**Document text**
......
OK, was able to get me ahold of some POR15 Silver. I also got the Metal Prep. Will be trying this over the weekend after I sand the heck out of the metal pieces I will be painting. I will let you know how it all went.

But be aware the guy at the store told me to be careful with the blasted paint! He told me "wherever this lands, that's where it will stay. Even your fingers! If you get them on your skin, it will take months for it to wear out!"

I find it hard to believe paint can take months to get out of my skin, but I will certainly be using gloves!


----------



## projectnut (Jun 27, 2017)

I used some a couple weeks ago to paint the propane tank on our motorhome.  Unbeknownst tome I must have touched the tank with my leg.  I still have a bright silver mark about 3" long on my left calf.  A few tips when using the paint:

1.   Use disposable brushes,  one for every coat.  It cost more for the solvent to clean them than it does to use the brush once and throw it away. 

2.  Don't shake the paint to mix it.  You'll get air bubbles in it and never be able to brush them out.

3.  Wear disposable rubber gloves for obvious reasons.

4.  Don't use the paint straight out of the can,  pour some in a disposable container.  Continually dipping the brush in the can will transfer moisture from the air and the surface being painted into the can.  Moisture is what cures the paint.  With moisture in the can it'll become a rock in a short period of time.

5.  After pouring some paint in a disposable container place a piece of saran wrap over the open can and replace the lid.  The saran wrap will keep the paint on the lid from adhering to the can, and vice versa.  If you do get paint between the lid and the can you'll never get it off.
......
**Exercise data**
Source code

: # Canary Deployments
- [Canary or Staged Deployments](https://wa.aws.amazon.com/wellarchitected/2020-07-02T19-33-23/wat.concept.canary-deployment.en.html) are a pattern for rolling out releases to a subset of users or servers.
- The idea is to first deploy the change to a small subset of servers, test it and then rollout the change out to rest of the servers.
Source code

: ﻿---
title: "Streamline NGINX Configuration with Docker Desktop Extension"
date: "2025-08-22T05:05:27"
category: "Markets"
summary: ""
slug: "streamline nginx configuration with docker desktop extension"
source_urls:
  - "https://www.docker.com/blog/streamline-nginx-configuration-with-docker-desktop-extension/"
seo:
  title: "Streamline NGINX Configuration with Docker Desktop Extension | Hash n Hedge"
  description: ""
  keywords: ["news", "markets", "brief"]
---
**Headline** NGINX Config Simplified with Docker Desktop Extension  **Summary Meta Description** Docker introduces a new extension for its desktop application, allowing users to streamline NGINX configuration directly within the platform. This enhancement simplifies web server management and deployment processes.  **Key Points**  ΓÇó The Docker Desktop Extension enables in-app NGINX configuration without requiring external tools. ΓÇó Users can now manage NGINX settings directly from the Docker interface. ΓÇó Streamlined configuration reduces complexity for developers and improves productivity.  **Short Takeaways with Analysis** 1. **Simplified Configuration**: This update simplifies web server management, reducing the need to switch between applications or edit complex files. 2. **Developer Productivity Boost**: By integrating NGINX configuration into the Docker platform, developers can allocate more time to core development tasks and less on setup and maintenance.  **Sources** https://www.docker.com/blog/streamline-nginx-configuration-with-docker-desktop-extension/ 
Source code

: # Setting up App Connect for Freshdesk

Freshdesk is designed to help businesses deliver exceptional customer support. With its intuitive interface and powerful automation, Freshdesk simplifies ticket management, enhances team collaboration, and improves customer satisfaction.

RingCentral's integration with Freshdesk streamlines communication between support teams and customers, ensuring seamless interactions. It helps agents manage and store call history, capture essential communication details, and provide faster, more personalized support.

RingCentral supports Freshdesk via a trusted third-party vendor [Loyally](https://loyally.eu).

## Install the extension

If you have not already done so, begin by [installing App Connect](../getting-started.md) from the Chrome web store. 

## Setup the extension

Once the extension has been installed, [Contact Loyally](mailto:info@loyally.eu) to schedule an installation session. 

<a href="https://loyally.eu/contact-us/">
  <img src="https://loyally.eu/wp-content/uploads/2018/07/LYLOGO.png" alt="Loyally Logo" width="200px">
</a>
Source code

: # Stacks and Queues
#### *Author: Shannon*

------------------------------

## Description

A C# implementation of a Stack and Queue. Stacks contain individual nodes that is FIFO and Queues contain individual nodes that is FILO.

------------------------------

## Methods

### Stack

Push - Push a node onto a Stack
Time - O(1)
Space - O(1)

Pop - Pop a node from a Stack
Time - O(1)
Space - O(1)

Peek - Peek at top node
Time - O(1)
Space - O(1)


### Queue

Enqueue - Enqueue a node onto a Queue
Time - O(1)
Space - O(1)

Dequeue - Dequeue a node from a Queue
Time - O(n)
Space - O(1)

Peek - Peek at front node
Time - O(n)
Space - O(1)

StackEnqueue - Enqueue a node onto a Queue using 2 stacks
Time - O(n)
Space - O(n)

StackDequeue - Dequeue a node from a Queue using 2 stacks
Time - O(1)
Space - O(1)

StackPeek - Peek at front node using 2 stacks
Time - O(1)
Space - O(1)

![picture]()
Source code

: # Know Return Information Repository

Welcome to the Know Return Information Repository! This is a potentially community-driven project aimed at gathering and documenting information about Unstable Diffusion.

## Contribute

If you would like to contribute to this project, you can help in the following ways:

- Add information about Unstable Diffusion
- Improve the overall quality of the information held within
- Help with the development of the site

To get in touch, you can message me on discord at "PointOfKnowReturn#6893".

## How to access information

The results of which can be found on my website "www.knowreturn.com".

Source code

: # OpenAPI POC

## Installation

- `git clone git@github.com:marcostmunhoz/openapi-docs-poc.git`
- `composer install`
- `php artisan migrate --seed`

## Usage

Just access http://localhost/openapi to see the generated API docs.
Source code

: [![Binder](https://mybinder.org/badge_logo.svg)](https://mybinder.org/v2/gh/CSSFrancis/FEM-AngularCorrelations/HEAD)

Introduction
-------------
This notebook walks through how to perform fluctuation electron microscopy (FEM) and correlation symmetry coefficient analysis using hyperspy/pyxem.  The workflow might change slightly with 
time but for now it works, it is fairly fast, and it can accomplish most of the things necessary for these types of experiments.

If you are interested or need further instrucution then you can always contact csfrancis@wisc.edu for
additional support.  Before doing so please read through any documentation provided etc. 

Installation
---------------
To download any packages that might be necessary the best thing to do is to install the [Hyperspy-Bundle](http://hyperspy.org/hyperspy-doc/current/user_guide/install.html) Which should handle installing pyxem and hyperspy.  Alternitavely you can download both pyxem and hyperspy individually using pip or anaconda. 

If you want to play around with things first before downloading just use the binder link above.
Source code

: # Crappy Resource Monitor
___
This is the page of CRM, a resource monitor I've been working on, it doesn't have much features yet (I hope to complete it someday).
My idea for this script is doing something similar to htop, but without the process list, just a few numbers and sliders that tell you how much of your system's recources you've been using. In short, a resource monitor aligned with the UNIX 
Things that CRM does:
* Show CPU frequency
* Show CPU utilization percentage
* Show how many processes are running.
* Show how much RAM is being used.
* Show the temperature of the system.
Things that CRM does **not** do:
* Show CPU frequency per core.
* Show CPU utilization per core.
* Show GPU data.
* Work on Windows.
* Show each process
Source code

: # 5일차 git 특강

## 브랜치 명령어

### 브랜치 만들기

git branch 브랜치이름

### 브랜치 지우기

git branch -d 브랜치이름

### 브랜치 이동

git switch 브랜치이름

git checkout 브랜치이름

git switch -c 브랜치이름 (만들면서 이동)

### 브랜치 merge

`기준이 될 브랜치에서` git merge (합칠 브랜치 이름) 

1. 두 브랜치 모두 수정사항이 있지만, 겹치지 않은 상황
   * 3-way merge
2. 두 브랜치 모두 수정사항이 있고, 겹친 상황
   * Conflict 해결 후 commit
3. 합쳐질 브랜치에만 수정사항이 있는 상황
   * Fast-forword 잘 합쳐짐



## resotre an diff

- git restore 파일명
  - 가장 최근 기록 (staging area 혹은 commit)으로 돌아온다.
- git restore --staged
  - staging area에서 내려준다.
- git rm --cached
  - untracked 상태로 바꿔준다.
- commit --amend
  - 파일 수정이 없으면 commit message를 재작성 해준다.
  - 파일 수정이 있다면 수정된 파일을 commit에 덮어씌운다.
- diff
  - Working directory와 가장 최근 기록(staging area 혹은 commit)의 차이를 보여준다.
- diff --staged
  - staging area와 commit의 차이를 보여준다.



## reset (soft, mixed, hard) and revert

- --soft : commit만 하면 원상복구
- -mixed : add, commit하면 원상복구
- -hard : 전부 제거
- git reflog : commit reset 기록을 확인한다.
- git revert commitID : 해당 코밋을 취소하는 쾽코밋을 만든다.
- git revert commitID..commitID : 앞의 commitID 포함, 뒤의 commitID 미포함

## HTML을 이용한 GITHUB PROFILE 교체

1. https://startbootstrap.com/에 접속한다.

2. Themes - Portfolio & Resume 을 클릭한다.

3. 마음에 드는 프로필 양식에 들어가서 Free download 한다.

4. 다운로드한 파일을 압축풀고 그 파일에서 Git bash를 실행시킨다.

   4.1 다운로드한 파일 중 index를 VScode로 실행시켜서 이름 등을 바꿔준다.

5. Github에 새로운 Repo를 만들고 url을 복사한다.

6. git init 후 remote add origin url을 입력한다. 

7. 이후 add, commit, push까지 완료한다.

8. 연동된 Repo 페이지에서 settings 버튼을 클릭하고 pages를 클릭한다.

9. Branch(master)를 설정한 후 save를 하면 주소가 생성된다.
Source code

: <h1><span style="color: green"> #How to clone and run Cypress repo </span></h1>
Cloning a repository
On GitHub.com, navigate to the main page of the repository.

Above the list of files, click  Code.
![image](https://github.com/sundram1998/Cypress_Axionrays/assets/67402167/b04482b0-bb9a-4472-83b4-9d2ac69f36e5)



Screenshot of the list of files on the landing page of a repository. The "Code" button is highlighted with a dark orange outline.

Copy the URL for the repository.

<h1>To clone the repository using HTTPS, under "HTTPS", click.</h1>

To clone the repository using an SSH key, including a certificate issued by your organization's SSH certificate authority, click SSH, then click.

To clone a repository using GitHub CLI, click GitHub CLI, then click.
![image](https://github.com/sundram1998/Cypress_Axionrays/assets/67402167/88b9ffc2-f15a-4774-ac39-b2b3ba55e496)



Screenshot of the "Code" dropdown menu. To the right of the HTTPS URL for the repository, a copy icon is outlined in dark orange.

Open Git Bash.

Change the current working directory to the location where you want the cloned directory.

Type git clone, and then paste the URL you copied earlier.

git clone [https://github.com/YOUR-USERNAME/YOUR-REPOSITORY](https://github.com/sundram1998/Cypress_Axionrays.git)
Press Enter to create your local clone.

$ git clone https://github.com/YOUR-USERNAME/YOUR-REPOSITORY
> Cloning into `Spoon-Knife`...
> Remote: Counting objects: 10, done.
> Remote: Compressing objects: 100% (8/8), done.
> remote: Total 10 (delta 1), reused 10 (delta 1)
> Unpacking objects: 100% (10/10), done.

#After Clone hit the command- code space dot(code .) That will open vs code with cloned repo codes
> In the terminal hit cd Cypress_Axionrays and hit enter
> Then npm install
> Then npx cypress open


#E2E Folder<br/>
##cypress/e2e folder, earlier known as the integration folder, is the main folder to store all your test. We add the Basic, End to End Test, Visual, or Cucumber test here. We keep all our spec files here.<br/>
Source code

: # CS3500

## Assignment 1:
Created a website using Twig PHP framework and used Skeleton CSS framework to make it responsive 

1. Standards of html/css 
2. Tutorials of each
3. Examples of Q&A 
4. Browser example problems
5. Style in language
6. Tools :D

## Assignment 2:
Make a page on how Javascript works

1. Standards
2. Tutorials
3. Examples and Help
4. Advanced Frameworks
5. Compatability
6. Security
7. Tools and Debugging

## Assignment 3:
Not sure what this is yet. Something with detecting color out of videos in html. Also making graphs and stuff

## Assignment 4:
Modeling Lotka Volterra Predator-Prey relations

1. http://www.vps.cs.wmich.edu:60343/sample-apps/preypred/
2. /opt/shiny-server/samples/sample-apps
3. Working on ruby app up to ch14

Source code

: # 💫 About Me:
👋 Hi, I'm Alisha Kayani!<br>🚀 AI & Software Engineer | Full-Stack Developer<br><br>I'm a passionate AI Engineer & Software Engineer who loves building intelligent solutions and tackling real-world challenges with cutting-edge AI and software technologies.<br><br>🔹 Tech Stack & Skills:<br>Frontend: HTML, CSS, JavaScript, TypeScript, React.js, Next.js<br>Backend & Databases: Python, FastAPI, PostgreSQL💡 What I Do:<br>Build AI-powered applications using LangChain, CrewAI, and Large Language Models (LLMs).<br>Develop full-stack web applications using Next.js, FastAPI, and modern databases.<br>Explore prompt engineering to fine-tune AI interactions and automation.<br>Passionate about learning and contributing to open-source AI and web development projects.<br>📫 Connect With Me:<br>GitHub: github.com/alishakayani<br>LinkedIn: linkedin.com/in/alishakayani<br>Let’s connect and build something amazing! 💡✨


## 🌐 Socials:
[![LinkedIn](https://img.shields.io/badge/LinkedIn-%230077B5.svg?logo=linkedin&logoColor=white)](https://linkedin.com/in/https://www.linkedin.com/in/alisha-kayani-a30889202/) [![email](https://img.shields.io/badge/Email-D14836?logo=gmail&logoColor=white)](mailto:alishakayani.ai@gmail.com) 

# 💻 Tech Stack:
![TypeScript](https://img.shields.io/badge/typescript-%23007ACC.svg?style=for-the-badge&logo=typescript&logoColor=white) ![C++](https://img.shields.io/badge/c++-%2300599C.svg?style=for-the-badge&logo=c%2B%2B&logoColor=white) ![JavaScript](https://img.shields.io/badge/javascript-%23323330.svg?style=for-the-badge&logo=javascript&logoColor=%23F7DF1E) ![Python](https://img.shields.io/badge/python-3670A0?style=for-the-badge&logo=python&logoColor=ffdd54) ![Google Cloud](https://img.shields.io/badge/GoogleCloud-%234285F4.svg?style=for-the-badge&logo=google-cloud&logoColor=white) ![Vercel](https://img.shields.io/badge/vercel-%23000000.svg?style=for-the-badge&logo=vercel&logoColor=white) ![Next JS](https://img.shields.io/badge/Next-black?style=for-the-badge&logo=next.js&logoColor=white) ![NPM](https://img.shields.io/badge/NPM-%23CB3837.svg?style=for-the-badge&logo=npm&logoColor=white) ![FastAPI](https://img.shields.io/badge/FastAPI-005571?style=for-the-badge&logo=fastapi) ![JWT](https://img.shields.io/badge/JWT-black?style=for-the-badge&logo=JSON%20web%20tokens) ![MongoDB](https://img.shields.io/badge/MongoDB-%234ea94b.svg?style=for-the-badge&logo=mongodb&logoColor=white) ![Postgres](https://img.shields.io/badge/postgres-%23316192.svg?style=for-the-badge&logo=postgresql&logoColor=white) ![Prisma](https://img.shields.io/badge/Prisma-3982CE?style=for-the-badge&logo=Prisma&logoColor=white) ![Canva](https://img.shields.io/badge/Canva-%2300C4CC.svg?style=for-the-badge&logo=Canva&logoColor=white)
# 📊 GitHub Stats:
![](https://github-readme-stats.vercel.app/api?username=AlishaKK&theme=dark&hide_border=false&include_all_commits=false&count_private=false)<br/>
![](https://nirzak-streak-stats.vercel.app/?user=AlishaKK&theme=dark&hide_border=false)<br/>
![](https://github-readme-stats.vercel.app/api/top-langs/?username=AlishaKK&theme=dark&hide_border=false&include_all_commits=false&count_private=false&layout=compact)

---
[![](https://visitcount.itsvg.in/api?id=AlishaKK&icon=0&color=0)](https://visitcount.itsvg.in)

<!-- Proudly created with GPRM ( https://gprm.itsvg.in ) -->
......
**Task item**
Translate this sentence from the forum thread on POR15 paint into Spanish: "Continually dipping the brush in the can will transfer moisture from the air and the surface being painted into the can." The data here comes from a separate source.

**Answer for this exercise**
Mojar continuamente la brocha en la lata transferirá a la lata la humedad del aire y de la superficie que se está pintando.